1031 Exchange in Brief
Follow the Rules and Defer all Capital Gains Tax
A tax deferred 1031 Exchange is a very clear and simple process. The IRS provides specific and complete guidelines in their publication 544, which can be found on the IRS website. We also recommend you contact your tax advisor for details. If he or she has questions or concerns, we are here to assist you both and to arrange a conference call for all parties.
You may sell certain investments and defer all capital gains taxes by moving the sale proceeds into other “like kind” investment within specific time frames and following certain guidelines. In general, assets must be held for a productive use in a trade, business or as an investment, such as real estate. Properties that do not qualify for 1031 exchange include stocks, bonds, notes, partnerships and a variety of other investment types.
Properties must be exchanged solely for like kind property, meaning any real estate purchased as an investment that is expected to yield income or gain. A home purchased to live in is not considered like kind property. Like kind property includes developed or undeveloped real estate, but need not be identical in type. You can exchange a single family home for an office building, for example. The value, equity and/or debt on the replacement (purchased) property must be equal to or greater in value to the relinquished (sold) property.
You may not directly receive any funds from the sale of the relinquished property without paying capital gains taxes on those funds. If you “touch” the sale proceeds, you will be taxed. You can, however, take any portion of the sale proceeds for another purpose and simply pay capital gains tax on the proportion of gain that amount represents. The remainder of proceeds may be put through the tax deferred 1031 exchange process.
The IRS allows the investor to use a “Qualified Intermediary” (or QI) to execute the exchange, serving essentially as an escrow agent that performs the exchange within the specified timeframes and according to law. There are national and local firms who act as QIs, and attorneys will sometimes act as a QI.
From the day of the close of escrow on your relinquished property, you have 45 days to identify potential replacement property(ies). You must close on one or more of those identified properties within 180 days of the close of escrow of your relinquished property. We have never before had any issue meeting (and beating) these time frames for our investors. In fact, we strive to have your proceeds reinvested and potentially generating income for you within 2 weeks of the close of your property sale.
There are three different exchange rules that you may utilize in your exchange. You must comply with only one of the identification rules when completing the identification of your replacement properties, and we are here to advise you as needed:
- The three property identification rule limits the total number of replacement properties that you can identify to three potential properties. You could acquire one, two or all three of the identified properties as part of your 1031 exchange.
- The 200% of fair market value rule allows you to identify more than three replacement properties as long as the total fair market value of all the identified replacement properties together does not exceed 200% of the total sales value of the relinquished property.
- The 95% identification rule allows you to identify significantly more like-kind replacement properties than the first two identification rules permit. There is no limit as to the total number or value of identified like-kind replacement properties permitted under the 95% exception as long as you actually acquire and close on 95% of the value identified. This rule is difficult in execution and rarely used.

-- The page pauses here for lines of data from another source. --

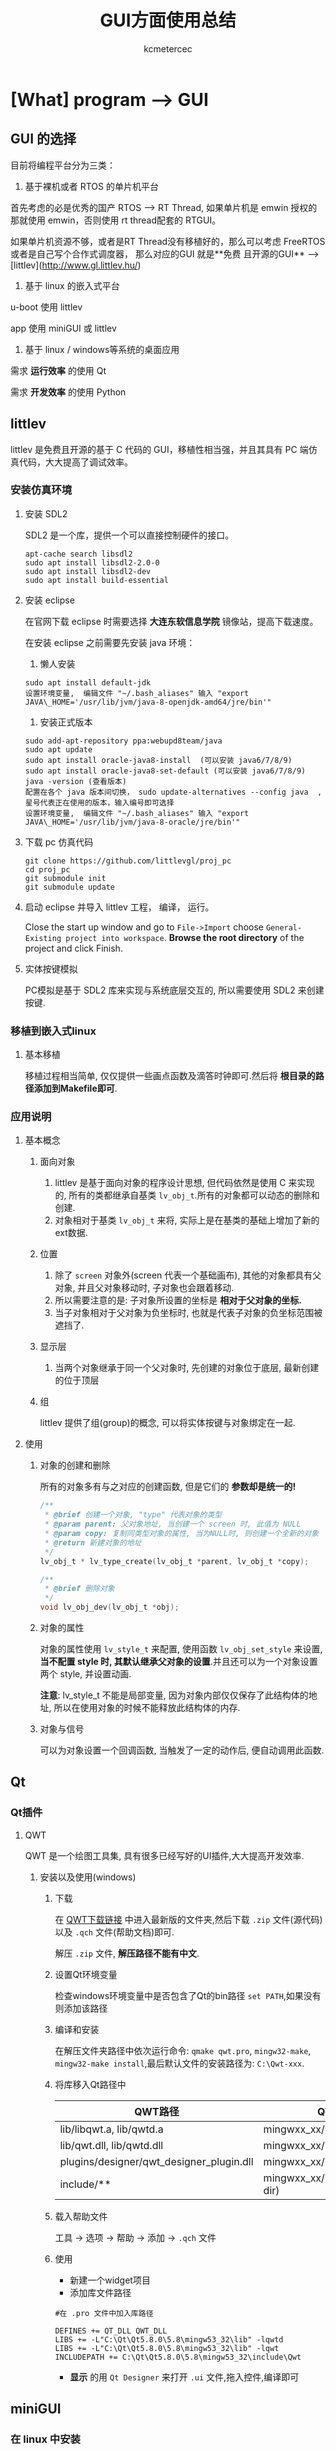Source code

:#+TITLE: GUI方面使用总结
#+AUTHOR: kcmetercec
#+OPTIONS: ^:nil
* [What] program --> GUI

** GUI 的选择

目前将编程平台分为三类：

1. 基于裸机或者 RTOS 的单片机平台

首先考虑的必是优秀的国产 RTOS --> RT Thread, 如果单片机是 emwin 授权的那就使用 emwin，否则使用 rt thread配套的 RTGUI。

如果单片机资源不够，或者是RT Thread没有移植好的，那么可以考虑 FreeRTOS 或者是自己写个合作式调度器， 那么对应的GUI 就是**免费
且开源的GUI** --> [littlev](http://www.gl.littlev.hu/)

2. 基于 linux 的嵌入式平台

u-boot 使用 littlev

app 使用 miniGUI 或 littlev

3. 基于 linux / windows等系统的桌面应用

需求 *运行效率* 的使用 Qt

需求 *开发效率* 的使用 Python

** littlev
littlev 是免费且开源的基于 C 代码的 GUI，移植性相当强，并且其具有 PC 端仿真代码，大大提高了调试效率。
*** 安装仿真环境
**** 安装 SDL2

SDL2 是一个库，提供一个可以直接控制硬件的接口。
#+begin_example
apt-cache search libsdl2
sudo apt install libsdl2-2.0-0
sudo apt install libsdl2-dev
sudo apt install build-essential
#+end_example

**** 安装 eclipse

在官网下载 eclipse 时需要选择 *大连东软信息学院* 镜像站，提高下载速度。

在安装 eclipse 之前需要先安装 java 环境：

1. 懒人安装

#+begin_example
sudo apt install default-jdk
设置环境变量,  编辑文件 "~/.bash_aliases" 输入 "export JAVA\_HOME='/usr/lib/jvm/java-8-openjdk-amd64/jre/bin'"
#+end_example

2. 安装正式版本
#+begin_example
sudo add-apt-repository ppa:webupd8team/java
sudo apt update
sudo apt install oracle-java8-install  (可以安装 java6/7/8/9)
sudo apt install oracle-java8-set-default (可以安装 java6/7/8/9)
java -version (查看版本)
配置在各个 java 版本间切换， sudo update-alternatives --config java  , 星号代表正在使用的版本，输入编号即可选择
设置环境变量,  编辑文件 "~/.bash_aliases" 输入 "export JAVA\_HOME='/usr/lib/jvm/java-8-oracle/jre/bin'"
#+end_example

**** 下载 pc 仿真代码

#+begin_example
git clone https://github.com/littlevgl/proj_pc
cd proj_pc
git submodule init
git submodule update
#+end_example

**** 启动 eclipse 并导入 littlev 工程， 编译， 运行。
Close the start up window and go to =File->Import= choose
=General-Existing project into workspace=.  *Browse the root
directory* of the project and click Finish.

**** 实体按键模拟
PC模拟是基于 SDL2 库来实现与系统底层交互的, 所以需要使用 SDL2 来创建按键.

*** 移植到嵌入式linux
**** 基本移植
移植过程相当简单, 仅仅提供一些画点函数及滴答时钟即可.然后将 *根目录的路径添加到Makefile即可*.

*** 应用说明
**** 基本概念
***** 面向对象
1. littlev 是基于面向对象的程序设计思想, 但代码依然是使用 C 来实现的, 所有的类都继承自基类 =lv_obj_t=.所有的对象都可以动态的删除和创建.
2. 对象相对于基类 =lv_obj_t= 来将, 实际上是在基类的基础上增加了新的ext数据.

***** 位置
1. 除了 =screen= 对象外(screen 代表一个基础画布), 其他的对象都具有父对象, 并且父对象移动时, 子对象也会跟着移动.
2. 所以需要注意的是: 子对象所设置的坐标是 *相对于父对象的坐标.*
3. 当子对象相对于父对象为负坐标时, 也就是代表子对象的负坐标范围被遮挡了.
***** 显示层
1. 当两个对象继承于同一个父对象时, 先创建的对象位于底层, 最新创建的位于顶层


***** 组
littlev 提供了组(group)的概念, 可以将实体按键与对象绑定在一起.

**** 使用
***** 对象的创建和删除
所有的对象多有与之对应的创建函数, 但是它们的 *参数却是统一的!*
#+BEGIN_SRC c
/**
 ,* @brief 创建一个对象, "type" 代表对象的类型
 ,* @param parent: 父对象地址, 当创建一个 screen 时, 此值为 NULL
 ,* @param copy: 复制同类型对象的属性, 当为NULL时, 则创建一个全新的对象
 ,* @return 新建对象的地址
 ,*/
lv_obj_t * lv_type_create(lv_obj_t *parent, lv_obj_t *copy);

/**
 ,* @brief 删除对象
 ,*/
void lv_obj_dev(lv_obj_t *obj);
#+END_SRC

***** 对象的属性
对象的属性使用 =lv_style_t= 来配置, 使用函数 =lv_obj_set_style= 来设置, *当不配置 style 时, 其默认继承父对象的设置*.并且还可以为一个对象设置两个 style, 并设置动画.

*注意*: lv_style_t 不能是局部变量, 因为对象内部仅仅保存了此结构体的地址, 所以在使用对象的时候不能释放此结构体的内存.
***** 对象与信号
可以为对象设置一个回调函数, 当触发了一定的动作后, 便自动调用此函数.

** Qt
*** Qt插件
**** QWT
     QWT 是一个绘图工具集, 具有很多已经写好的UI插件,大大提高开发效率.
***** 安装以及使用(windows)
****** 下载
在 [[https://sourceforge.net/projects/qwt/files/qwt/][QWT下载链接]] 中进入最新版的文件夹,然后下载 =.zip= 文件(源代码)以及 =.qch= 文件(帮助文档)即可.

解压 =.zip= 文件, *解压路径不能有中文*.
****** 设置Qt环境变量
检查windows环境变量中是否包含了Qt的bin路径 =set PATH=,如果没有则添加该路径
****** 编译和安装
在解压文件夹路径中依次运行命令: =qmake qwt.pro=, =mingw32-make=, =mingw32-make install=,最后默认文件的安装路径为: =C:\Qwt-xxx=.
****** 将库移入Qt路径中
| QWT路径                                  | QT路径                          |
|------------------------------------------+---------------------------------|
| lib/libqwt.a, lib/qwtd.a                 | mingwxx_xx/lib                  |
| lib/qwt.dll, lib/qwtd.dll                | mingwxx_xx/bin                  |
| plugins/designer/qwt_designer_plugin.dll | mingwxx_xx/plugins/designer     |
| include/**                               | mingwxx_xx/include/Qwt(new dir) |
****** 载入帮助文件
工具 -> 选项 -> 帮助 -> 添加 -> =.qch= 文件
****** 使用
- 新建一个widget项目
- 添加库文件路径
#+begin_example
#在 .pro 文件中加入库路径

DEFINES += QT_DLL QWT_DLL
LIBS += -L"C:\Qt\Qt5.8.0\5.8\mingw53_32\lib" -lqwtd
LIBS += -L"C:\Qt\Qt5.8.0\5.8\mingw53_32\lib" -lqwt
INCLUDEPATH += C:\Qt\Qt5.8.0\5.8\mingw53_32\include\Qwt
#+end_example
- *显示* 的用 =Qt Designer= 来打开 =.ui= 文件,拖入控件,编译即可

** miniGUI
*** 在 linux 中安装
**** 下载及解压
在 [[www.minigui.com/en/download/][minigui-download]] 中依次下载 =MiniGUI Core Lib(V3.0.12, Linux), MiniGUI Resource(V3.0.12), MiniGUI Samples(V3.0.12)=, 然后使用命令 =tar -zxf= 依次解压.
****  安装库
#+begin_example
#进入 minigui-res-be-3.0.12
./configure
sudo make install

#进入 libminigui-3.0.12-linux
#编辑文件 src/textedit/object.h
#将 "_va.va = va; " 修改为 "strcpy(_va.va, va);"
./configure
make
sudo make install
sudo ldconfig

#进入 mg-samples-3.0.12
./configure


#+end_example
   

This is neither an offer to sell nor a solicitation of an offer to buy any security which can only be made by prospectus. Investing in real estate and 1031 exchange replacement properties may not be suitable for all investors and may involve significant risks. These risks include, but are not limited to, lack of liquidity, loss of principal, limited transferability, conflicts of interest and real estate fluctuations based upon a number of factors, which may include changes in interest rates, laws, operating expenses, insurance costs and tenant turnover. Investors should also understand all fees associated with a particular investment and how those fees could affect the overall performance of the investment. Employees of Archer Investment Advisors and LightPath Capital, Inc. do not provide tax or legal advice, as such advice can only be provided by a qualified tax or legal professional, who all investors should consult prior to making any investment decision. Archer Investment Advisors is a branch office of LightPath Capital, Inc. Securities offered through LightPath Capital, Inc. Member FINRA/SIPC.
Risks of 1031 Exchange
Section 1031 of the Internal Revenue Code allows an investor to defer the payment of capital gains taxes that may arise from the sale of a business or investment property. By using the proceeds of the sale to purchase “like-kind” real estate, taxes may be deferred, as long as the investor satisfies certain conditions.

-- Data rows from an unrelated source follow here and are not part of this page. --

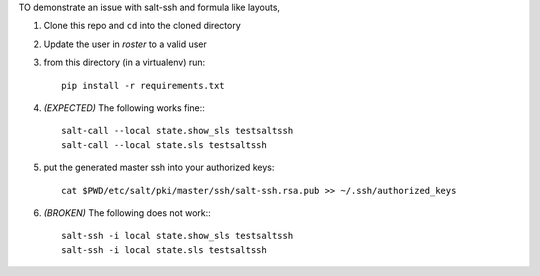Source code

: TO demonstrate an issue with salt-ssh and formula like layouts,

1. Clone this repo and ``cd`` into the cloned directory

2. Update the user in `roster` to a valid user

3. from this directory (in a virtualenv) run::

    pip install -r requirements.txt

4. *(EXPECTED)* The following works fine:::

    salt-call --local state.show_sls testsaltssh
    salt-call --local state.sls testsaltssh

5. put the generated master ssh into your authorized keys::

    cat $PWD/etc/salt/pki/master/ssh/salt-ssh.rsa.pub >> ~/.ssh/authorized_keys

6. *(BROKEN)* The following does not work:::

    salt-ssh -i local state.show_sls testsaltssh
    salt-ssh -i local state.sls testsaltssh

If the strict timeline and procedural rules are not followed, the 1031 exchange may be disqualified. Also, there is no guarantee that the IRS will approve each individual exchange, nor that tax law will not be altered in the future, nor that the IRS will not change their application of present law to future cases. Finally, the full scope of tax related risks can only be determined in counsel with the client’s personal tax advisor, taking into account all the facts and circumstances of that client’s tax situation and the specific laws of the state where they reside. The acquisition of interests in a DST may not qualify under Section 1031 of the Internal Revenue Code of 1986, as amended (the “Code”) for tax-deferred exchange treatment.